● Material supplied:
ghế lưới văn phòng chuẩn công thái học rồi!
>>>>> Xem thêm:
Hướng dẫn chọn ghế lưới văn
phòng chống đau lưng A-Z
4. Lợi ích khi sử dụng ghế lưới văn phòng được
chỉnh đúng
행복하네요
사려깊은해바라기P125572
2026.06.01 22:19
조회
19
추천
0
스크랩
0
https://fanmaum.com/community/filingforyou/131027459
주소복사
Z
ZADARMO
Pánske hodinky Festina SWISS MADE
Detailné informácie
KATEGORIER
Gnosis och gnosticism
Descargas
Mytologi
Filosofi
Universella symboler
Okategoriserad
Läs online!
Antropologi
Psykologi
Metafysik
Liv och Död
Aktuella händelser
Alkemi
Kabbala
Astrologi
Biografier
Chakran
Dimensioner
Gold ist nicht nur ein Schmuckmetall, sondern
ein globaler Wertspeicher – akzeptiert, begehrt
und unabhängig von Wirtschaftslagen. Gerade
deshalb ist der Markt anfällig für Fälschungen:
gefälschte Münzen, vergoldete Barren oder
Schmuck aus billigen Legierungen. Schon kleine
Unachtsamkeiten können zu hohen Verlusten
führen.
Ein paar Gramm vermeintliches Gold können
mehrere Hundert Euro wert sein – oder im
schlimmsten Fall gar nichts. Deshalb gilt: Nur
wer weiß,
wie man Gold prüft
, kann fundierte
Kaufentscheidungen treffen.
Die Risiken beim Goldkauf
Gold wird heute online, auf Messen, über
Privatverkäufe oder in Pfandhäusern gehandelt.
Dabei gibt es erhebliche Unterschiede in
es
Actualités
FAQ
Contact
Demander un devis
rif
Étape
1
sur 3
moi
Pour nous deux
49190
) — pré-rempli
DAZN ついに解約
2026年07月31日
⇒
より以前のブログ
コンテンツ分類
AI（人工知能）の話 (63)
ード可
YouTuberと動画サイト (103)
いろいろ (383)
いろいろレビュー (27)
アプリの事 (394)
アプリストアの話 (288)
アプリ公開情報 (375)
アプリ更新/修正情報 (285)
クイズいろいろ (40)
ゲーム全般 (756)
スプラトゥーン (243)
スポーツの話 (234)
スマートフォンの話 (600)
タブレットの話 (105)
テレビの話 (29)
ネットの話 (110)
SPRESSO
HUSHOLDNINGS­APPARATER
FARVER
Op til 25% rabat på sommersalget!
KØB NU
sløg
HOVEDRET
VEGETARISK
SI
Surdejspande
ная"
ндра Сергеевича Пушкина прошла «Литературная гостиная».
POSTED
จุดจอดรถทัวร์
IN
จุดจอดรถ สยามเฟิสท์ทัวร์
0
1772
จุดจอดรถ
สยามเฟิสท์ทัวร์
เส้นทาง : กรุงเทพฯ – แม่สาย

● Work required:
Among the records above, which lines hold the word "lưới"? Copy each one.

● Exercise solution:
ghế lưới văn phòng chuẩn công thái học rồi!
Hướng dẫn chọn ghế lưới văn
4. Lợi ích khi sử dụng ghế lưới văn phòng được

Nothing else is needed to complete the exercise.